[本文]

図3】CT撮影装置及び放射線照射装置の外観図である。
図4】四次元画像の一例を示す図である。
図5】治療計画装置のハードウェア構成を示す図である。
図6】治療計画装置の機能構成を示す図である。
図7】放射線照射条件設定処理のフローチャートである。
図8】呼吸波形の位相と患部の移動量との関係を示す線図である。
図9】呼吸波形の位相と患部の移動量との関係を示す線図である。
図10】振幅モードにおける照射タイミングの設定について説明するための図である。
図11】振幅モードにおける照射タイミングの設定について説明するための図である。
図12】位相モードにおける照射タイミングの設定について説明するための図である。
図13】呼吸波形の位相と患部の移動量との関係を示す線図である。
図14】位相モードにおける照射タイミングの設定について説明するための図である。
図15】呼吸波形の位相と患部の移動量との関係を示す線図である。
【発明を実施するための形態】
【0014】
以下、図面を参照して、本発明の実施の形態について説明する。
【0015】
図1には、放射線治療照射システム10のブロック図を示した。図1に示すように、放射線治療照射システム10は、呼吸管理装置20、CT(Computed Tomography)撮影装置30、治療計画装置40、及び放射線照射装置50を備える。
【0016】
呼吸管理装置20は、患者の呼吸波形を一定期間測定し、CT撮影装置30に出力する。呼吸波形の測定方法は公知の手法を用いることができる。例えば仰向けに横たわった患者の腹部に赤外線を反射する反射マーカーを載せ、この反射マーカーを赤外線カメラで撮影して腹部の動きを検出し、検出した腹部の動きを呼吸波形として測定する方法を用いることができる。
【0017】
図2に呼吸波形の一例を示す。図2に示すように、本実施形態では呼気をしてから吸気し、再び呼気をするまでを1周期とし、呼吸波形の位相を0~100%で表す。呼気0%(100%)は、呼気から吸気に切り替わる位相であり、吸気(50%)は、吸気から呼気に切り替わる位相である。呼吸管理装置20は、複数周期の呼吸波形が含まれるように、患者の呼吸を一定期間測定する。
【0018】
図3には、CT撮影装置30及び放射線照射装置50の外観図を示した。なお、図3では、説明の便宜上、CT撮影装置30が放射線照射装置50と同室に設置されている例について示したが、CT撮影装置30は、放射線照射装置50と別室に設置されるのが一般的である。

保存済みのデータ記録
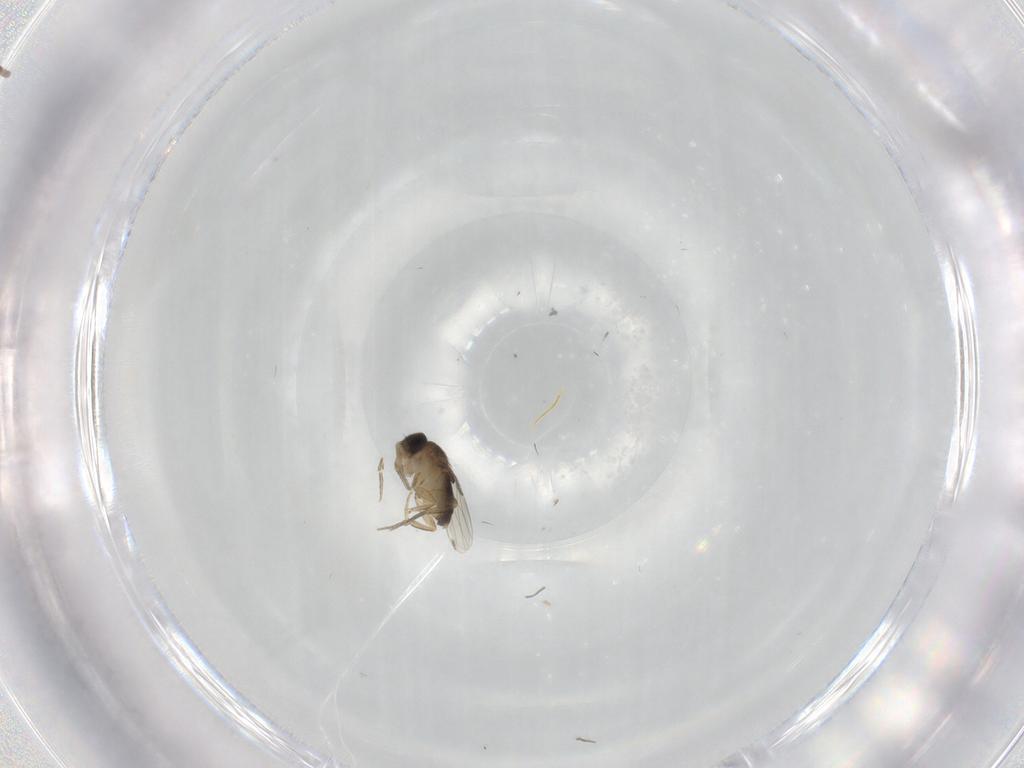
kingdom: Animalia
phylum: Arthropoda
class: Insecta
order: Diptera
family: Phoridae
---
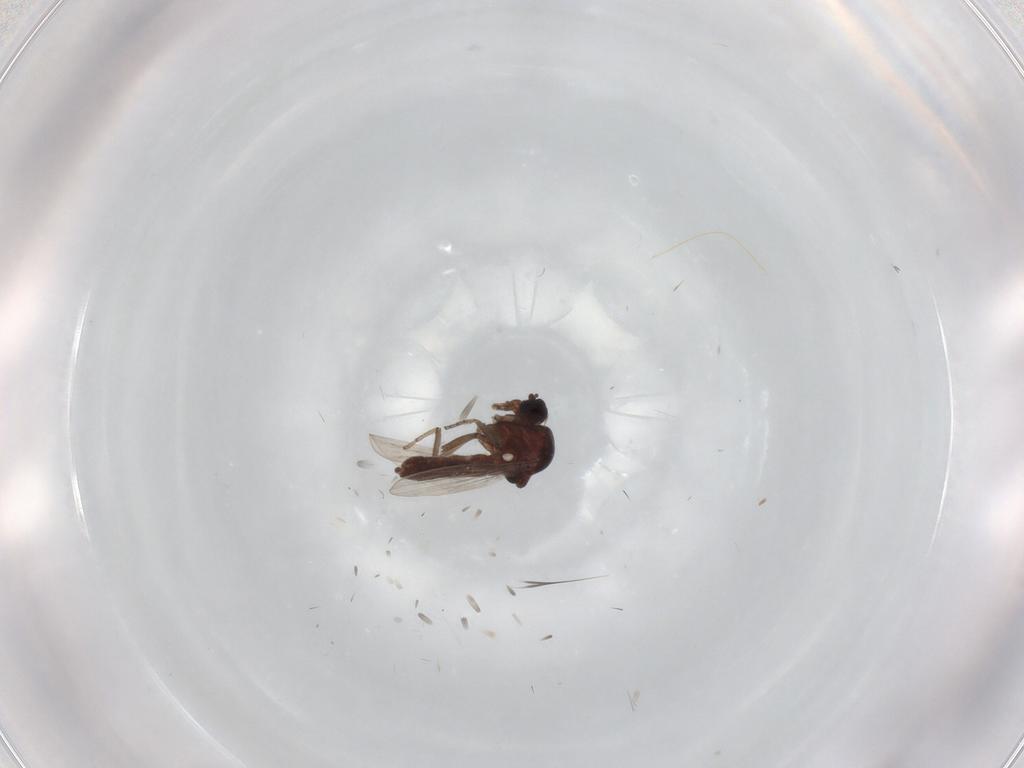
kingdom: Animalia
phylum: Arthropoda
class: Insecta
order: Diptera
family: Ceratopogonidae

[課題] 本文の「図4】四次元画像の一例を示す図である。」から「図11】振幅モードにおける照射タイミングの設定について説明するための図である。」までを、「線図」を「グラフ」に置き換えて書き直してください。 記録は本文とは別のところから取ったものです。

[解答]
図4】四次元画像の一例を示す図である。
図5】治療計画装置のハードウェア構成を示す図である。
図6】治療計画装置の機能構成を示す図である。
図7】放射線照射条件設定処理のフローチャートである。
図8】呼吸波形の位相と患部の移動量との関係を示すグラフである。
図9】呼吸波形の位相と患部の移動量との関係を示すグラフである。
図10】振幅モードにおける照射タイミングの設定について説明するための図である。
図11】振幅モードにおける照射タイミングの設定について説明するための図である。